- 1482 Okunma
- 0 Yorum
- 0 Beğeni
bir doğum bir yaşam bir biyografi bir umut bir umutsuzluk bir ömür...001
........... zaman akıp geçiyor olsa da bu hikaye 30 yıl 5 ay öncesinden başlıyor.yağmurlu bir güz günü hava karanlık simsiyah.Bulutların arasından sadece görünen alacalık ve şimşeklerin aydınlattığı bir anlık ışık parıltısı ve kulakları sağır edercesine gürültü.
bir köy evinin yoksulluğunda anne olmak üzere olan bir kadın ağrı sızı ;çaresizce doğumu beklemektedir bir başına.komşuların çağırdığı yaşlı ebe gelse diye dua etmektedir farkında olmadan oysa.
evin durumu içler acısıdır. tahta döşemenin üzerinde bir hasır ve bir kıl yaygı, köylü tabiriyle.kıl yaygı denilen bildiğimiz keçi kılından yapılmış örme kilimdir işte.bir çarşaf üzerinde kadıncağızın yorgan niyetine.
gaz lambasının ışığı hafif bir esinti gelince pencere aralığından bir o yandadır bir bu yanda elektrik neredeeee lamba ha söndü ha sönecek.karanlığın kasvetini bile kovuşturacak bir el yok ki; ah orada..ne zaman bitecek bu kabus diye geçirirken içinden
ilahi yaradılış tastamam bitmek üzereydi,ölümden zor saatlerin son dakikasında.

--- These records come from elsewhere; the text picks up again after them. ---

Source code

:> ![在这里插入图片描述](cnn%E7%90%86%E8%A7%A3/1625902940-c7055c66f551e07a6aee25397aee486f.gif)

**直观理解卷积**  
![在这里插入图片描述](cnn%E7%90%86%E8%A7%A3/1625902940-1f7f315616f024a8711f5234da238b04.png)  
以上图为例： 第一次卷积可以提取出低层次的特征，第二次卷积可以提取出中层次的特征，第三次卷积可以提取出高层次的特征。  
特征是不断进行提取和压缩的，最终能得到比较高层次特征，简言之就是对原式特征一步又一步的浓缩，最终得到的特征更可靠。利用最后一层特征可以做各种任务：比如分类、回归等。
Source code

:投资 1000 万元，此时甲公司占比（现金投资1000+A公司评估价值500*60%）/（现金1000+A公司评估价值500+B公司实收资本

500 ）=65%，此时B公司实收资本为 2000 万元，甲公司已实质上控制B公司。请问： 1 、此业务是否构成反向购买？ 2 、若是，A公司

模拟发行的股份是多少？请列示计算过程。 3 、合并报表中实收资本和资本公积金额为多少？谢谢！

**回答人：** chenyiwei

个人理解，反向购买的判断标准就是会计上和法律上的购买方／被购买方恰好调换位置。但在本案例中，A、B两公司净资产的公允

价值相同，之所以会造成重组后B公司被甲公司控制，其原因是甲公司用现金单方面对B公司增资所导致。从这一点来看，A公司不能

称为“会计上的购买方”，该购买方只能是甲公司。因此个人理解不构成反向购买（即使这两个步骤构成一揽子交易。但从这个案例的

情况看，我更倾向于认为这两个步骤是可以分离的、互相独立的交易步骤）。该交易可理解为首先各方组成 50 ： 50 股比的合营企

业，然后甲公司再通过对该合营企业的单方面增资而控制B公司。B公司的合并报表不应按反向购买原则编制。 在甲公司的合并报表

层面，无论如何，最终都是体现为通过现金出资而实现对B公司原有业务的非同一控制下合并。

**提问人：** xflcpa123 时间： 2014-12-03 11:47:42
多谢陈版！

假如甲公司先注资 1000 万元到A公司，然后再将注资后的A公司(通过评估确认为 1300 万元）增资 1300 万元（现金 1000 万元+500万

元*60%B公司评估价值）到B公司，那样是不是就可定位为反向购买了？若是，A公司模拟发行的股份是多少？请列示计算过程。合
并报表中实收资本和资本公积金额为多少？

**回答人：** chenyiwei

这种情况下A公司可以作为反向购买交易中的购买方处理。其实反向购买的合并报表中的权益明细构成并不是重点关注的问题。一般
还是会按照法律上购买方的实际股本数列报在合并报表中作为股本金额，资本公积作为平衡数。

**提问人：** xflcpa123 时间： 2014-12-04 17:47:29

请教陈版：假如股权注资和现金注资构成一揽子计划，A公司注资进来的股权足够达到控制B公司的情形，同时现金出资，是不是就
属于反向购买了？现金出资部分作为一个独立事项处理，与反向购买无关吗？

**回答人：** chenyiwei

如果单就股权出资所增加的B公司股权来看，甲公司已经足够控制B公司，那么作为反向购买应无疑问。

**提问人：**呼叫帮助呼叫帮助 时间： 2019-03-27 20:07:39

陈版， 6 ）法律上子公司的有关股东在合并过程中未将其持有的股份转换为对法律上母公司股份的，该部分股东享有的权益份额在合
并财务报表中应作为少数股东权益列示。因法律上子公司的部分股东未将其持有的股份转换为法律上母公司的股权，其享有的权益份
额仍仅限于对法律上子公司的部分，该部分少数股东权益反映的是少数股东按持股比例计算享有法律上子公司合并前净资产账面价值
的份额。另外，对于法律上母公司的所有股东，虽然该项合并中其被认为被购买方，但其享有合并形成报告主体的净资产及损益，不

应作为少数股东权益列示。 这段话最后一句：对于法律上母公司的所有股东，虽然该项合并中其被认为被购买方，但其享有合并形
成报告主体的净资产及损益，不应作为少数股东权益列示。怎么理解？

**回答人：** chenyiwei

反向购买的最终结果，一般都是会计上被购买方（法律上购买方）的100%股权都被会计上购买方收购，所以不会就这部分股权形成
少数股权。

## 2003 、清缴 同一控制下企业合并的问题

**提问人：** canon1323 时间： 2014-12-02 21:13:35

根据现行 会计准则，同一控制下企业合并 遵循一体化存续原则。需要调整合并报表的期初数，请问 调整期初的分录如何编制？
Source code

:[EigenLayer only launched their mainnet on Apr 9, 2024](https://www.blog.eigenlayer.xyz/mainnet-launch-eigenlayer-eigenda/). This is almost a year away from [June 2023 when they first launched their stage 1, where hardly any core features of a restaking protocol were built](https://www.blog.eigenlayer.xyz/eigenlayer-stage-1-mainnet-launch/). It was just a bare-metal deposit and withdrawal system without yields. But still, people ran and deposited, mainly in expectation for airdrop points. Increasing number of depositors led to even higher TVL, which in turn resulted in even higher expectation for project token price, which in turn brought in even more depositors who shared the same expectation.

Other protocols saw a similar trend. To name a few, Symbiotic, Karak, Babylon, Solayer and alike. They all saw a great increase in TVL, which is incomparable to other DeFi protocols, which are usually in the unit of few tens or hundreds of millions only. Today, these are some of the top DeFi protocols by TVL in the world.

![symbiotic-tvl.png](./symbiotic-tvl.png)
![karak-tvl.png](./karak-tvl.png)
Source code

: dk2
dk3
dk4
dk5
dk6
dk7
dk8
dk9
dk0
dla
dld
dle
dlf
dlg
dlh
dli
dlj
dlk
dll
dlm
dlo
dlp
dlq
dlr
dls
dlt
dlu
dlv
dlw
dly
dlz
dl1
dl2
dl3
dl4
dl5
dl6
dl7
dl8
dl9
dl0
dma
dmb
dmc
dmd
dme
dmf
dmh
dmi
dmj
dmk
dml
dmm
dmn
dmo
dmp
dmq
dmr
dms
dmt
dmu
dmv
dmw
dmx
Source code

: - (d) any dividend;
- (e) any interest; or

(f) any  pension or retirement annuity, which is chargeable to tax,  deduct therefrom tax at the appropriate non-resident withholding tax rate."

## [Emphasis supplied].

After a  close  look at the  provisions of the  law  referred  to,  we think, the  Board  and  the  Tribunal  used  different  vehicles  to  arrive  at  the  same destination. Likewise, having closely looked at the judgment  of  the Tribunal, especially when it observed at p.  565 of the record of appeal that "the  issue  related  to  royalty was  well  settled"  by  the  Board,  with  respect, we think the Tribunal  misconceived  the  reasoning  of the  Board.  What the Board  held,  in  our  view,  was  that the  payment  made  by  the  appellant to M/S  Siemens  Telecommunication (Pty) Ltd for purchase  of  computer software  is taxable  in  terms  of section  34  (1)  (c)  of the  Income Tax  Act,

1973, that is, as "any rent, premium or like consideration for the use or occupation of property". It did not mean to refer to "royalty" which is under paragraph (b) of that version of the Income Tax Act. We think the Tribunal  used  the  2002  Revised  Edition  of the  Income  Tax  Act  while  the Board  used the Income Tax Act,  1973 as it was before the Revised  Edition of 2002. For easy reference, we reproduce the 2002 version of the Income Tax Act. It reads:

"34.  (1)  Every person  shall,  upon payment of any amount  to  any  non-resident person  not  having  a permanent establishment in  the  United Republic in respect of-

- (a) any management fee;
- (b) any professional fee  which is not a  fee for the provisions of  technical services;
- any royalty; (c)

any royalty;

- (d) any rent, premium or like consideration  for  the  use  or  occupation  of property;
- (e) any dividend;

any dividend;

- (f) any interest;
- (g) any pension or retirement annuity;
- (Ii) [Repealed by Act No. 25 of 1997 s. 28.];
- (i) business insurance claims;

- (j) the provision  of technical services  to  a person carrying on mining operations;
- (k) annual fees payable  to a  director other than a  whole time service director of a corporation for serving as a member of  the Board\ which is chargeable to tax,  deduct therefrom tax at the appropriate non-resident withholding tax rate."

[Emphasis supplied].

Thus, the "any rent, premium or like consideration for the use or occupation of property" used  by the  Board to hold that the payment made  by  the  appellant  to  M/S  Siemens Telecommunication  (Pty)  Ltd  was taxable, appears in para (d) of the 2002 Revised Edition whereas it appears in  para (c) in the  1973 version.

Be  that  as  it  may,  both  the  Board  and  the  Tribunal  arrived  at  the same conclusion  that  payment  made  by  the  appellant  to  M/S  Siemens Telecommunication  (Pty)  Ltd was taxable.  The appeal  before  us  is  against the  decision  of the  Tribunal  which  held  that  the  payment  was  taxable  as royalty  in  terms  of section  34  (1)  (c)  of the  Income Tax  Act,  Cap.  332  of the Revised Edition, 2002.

ve bilmeden apalak çocuk ;açtı dünyaya gözlerini sabaha karşı.her yer karanlıktı,
-doğmak bu mu ?
dedi belki de kendi kendine kimbilir ?
karanlığı tanıdı ilk olarak yaşamda nerden bilsin titrek ışığın esintide sönüp gittiğini.
neden sonra yaşlı köy ebesi gelmişti koşa yuvarlana o sevecen haliyle,
-gızım dayanıve yetiştim gari ! diyerek.
işte yaşamın gerçeğini bir kez daha düşünmeye giderim bu noktada geçip giden saniyeler ne eceli öteler ne de alınacak bir nefesi..
hemen ağaçtan oyma leğen,su kabağından yapılmış hamam tası,teneke bakır dolusu ılık su getirdiler yıkamak için mızırdanan çocuğu.ufaklık ta ses feryat figan o ne bağırtı öyle el kadar bebe de..aman allahım.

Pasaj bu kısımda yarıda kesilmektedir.